>> Begin Reading text

To provide a margin that guarantees reliable test results, equipment needs to be multiple decibels better in EVM measurements than the DUT.
New test solutions are emerging to address the test challenges associated with the forthcoming Wi-Fi 7 standard. Wi-Fi 7 covers the (so far, for Wi-Fi) unused frequency range between 6 GHz and 7.125 GHz, using up to 4096-QAM modulation schemes and up to 320MHz channel bandwidth (see figure 1).
Fig. 1: Wi-Fi band ranges are shown here, including the 3x increase in bandwidth enabled by advanced Wi-Fi.
Figure 2 shows the Wi-Fi standard roadmap. With anticipated Wi-Fi 7 certification just two years away, customers need to plan their testing strategy now, integrating Wi-Fi 7 ready technology so that it is already in place when they are ready to begin rolling out Wi-Fi 7-certified products.
Fig. 2: Current Wi-Fi 7 standardization, certification and commercialization timelines. [Source: “IEEE 802.11be: Wi-Fi 7 Strikes Back,” IEEE Communications Magazine, Volume 59, Issue 4, April 2021]
Wi-Fi 7 is optimized to ensure the highest possible throughput and the lowest latency. This comes in handy not only for entertainment apps but also for enterprise users and for virtual reality (VR) and augmented reality (AR) implementations. To this end, Wi-Fi 7 includes improvement for the different layers of the Open Systems Interconnect (OSI) model. Specifically, we’re looking at the physical layer, which determines how the data is transmitted and organized. It also defines how we deal with all aspects of an RF interface with regard to sharing a finite amount of spectrum between many access points and end points.
Many of these aspects will be addressed by new capabilities within Wi-Fi 7 releases 1 and 2. One of the key features being improved on is the introduction of even wider channel bandwidths in the relatively new 6GHz band. Release 1 proposes 320MHz and smaller channel bandwidths with up to 4096 QAM modulation – a major challenge for measurement equipment that is addressed by our Wave Scale RF8 solution.
The tradeoff for the impending bandwidth improvement in Wi-Fi 7 is that some range or signal reach may be sacrificed. During the transmission of a Wi-Fi 7 data package, it is necessary to convert the bits and bytes within the lowest part of the OSI model, the physical layer, into a phase- and amplitude-modulated analog signal at high frequencies, which can then be transmitted over the air. For the receiver to be able to extract the digital information from the received analog signal, the noise created by the signal chain must not be interfering with the signal. A typical measurement that tests for this interference is EVM, which checks the error vector, or delta between the signal as it should be and the signal as it was received (see figure 3).
Within the modulation the bits are encoded by shifting a carrier frequency both in phase and amplitude in discrete steps. This is typically plotted as a grid with each point on the grid representing one possible modulation state. Each point also represents a symbol, a pattern of bits that is unique to this one spot. The amount of grid points determines how many bits can be transmitted with one symbol. With a 4096 QAM, as used in Wi-Fi 7, each symbol carries 12 bits.

>> End Reading text
>> Begin Rows

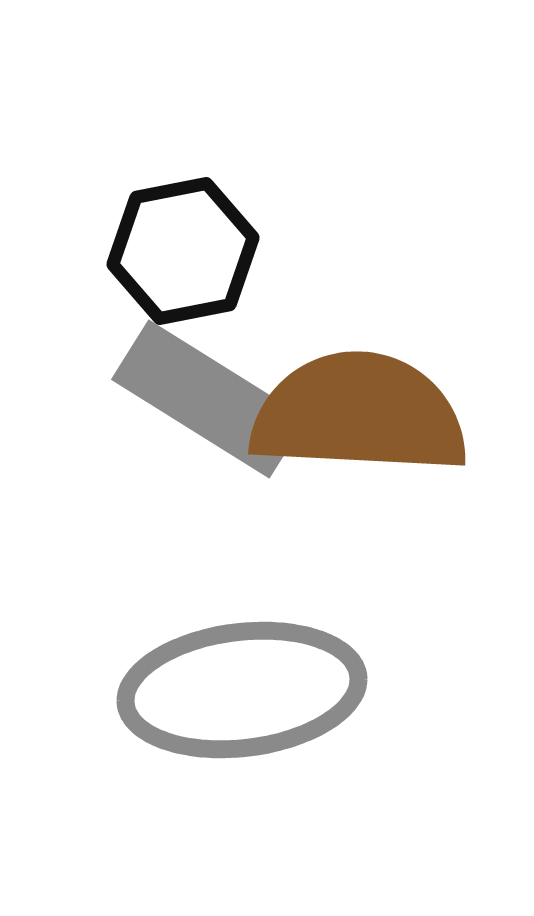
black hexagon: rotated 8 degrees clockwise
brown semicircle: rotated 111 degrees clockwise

>> End Rows
>> Begin Rows

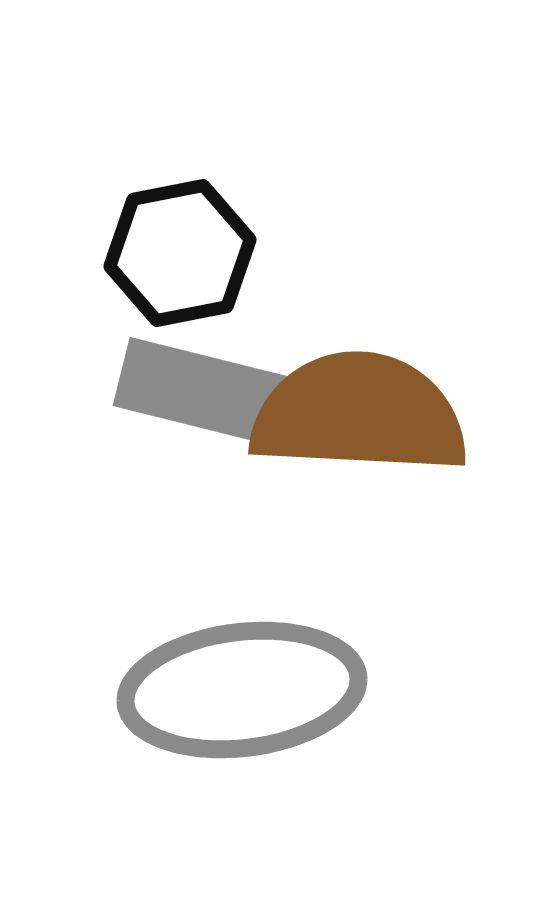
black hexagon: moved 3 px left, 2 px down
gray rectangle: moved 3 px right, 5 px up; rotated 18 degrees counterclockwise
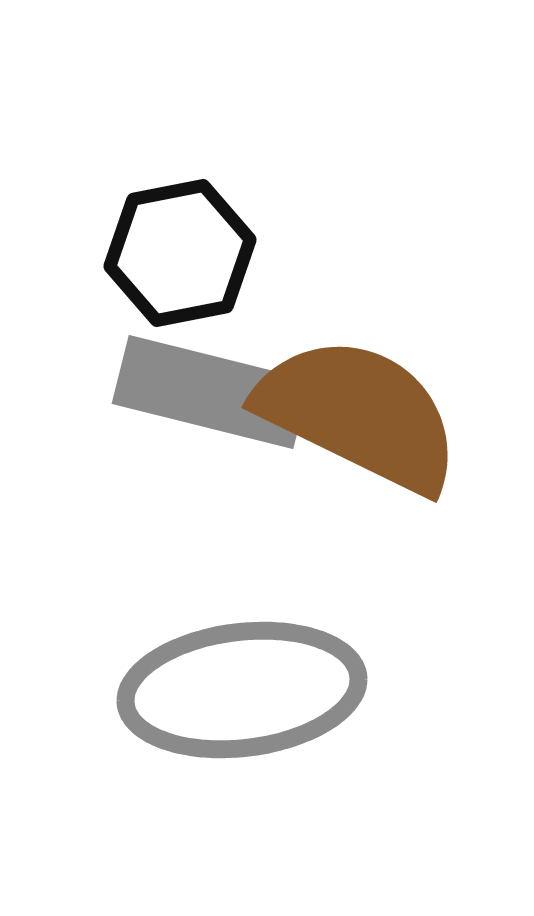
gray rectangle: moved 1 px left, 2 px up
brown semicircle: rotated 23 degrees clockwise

>> End Rows
>> Begin Rows

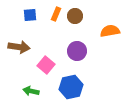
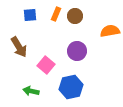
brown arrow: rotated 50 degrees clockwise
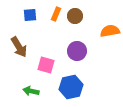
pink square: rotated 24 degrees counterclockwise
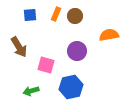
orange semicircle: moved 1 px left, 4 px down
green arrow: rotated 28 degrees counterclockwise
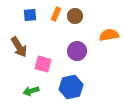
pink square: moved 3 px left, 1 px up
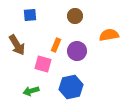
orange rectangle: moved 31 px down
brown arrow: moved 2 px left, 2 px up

>> End Rows

Jobs →
(a) In the Wi-Fi 7 testing article, how many bits does each symbol carry with 4096 QAM?
(b) Which users or applications does the Wi-Fi 7 testing article say benefit from Wi-Fi 7's high throughput and low latency? List all of them.
(c) Write the passage that comes next in the Wi-Fi 7 testing article, starting after its final sentence.

Answers in order →
(a) 12 bits.

(b)
- Entertainment apps
- Enterprise users
- Virtual reality (VR) implementations
- Augmented reality (AR) implementations

(c)
The denser this grid becomes, the faster the bit transfer for the same bandwidth, or spectral efficiency of the modulation scheme. This, however, has the huge disadvantage, that any noise added to the signal might lead to misinterpretation of the received symbol. The denser the grid pattern, the higher the sensitivity for noise. For a 4096 QAM, the expectations regarding a receiver are set very high, which, in turn, means the same for the measurement equipment measuring the receiver. For Advantest, this means that in order to provide a margin that guarantees the test results to be reliable, our test equipment needs to be multiple decibels better in EVM measurements than the DUT, and we’re well prepared to meet this challenge.
Fig. 3: Example of a 16 QAM modulation scheme (l), EVM explanation, and calculation (r).
Advantest’s Wave Scale RF8 test card can perform both highly parallel multisite and in-site parallel test, testing both the send and receive channels in a fraction of the time required using a traditional test flow. It can also perform high multisite testing using native ATE resources, all within the V93000 test head. The card offers multiple benefits for Wi-Fi 7 test – in addition to support for 320MHz 4096 QAM, these include excellent EVM performance, wide operating frequency (10MHz to 8GHz), and scalability for in-site parallelism, among others (figure 4).
Fig. 4: Wave Scale RF8 delivers parallelism with EVM performance for Wi-Fi 7 testing.
Due to Wave Scale RF’s flexible architecture, high-performance/ultra-low-noise signals are provided by a Precision Source card when needed. This provides for a better driver signal, further improving the EVM for Wi-Fi 7. Wave Scale RF8 features a source combiner that couples two of its four independent synthesizers, doubling the 160 MHz bandwidth to achieve 320 MHz on the stimulation side and thus enabling the card to perform Wi-Fi 7 testing (figure 5).
Fig. 5: Each of the card’s RF subsystems functions as an independent instrument for highly parallel processing, enabling all ports to achieve 320MHz.
Implementing this solution requires no additional accessories, nor any additional components on the load board or special test head cabling. This means that for existing Wi-Fi 6/6E configurations, there is no change necessary if the load board components support the frequencies and bandwidths for Wi-Fi 7.
By building a platform with a dedicated RF instrument card that offers high performance and flexibility, we are already supporting future standards and will be ready for Wi-Fi 7 when you are!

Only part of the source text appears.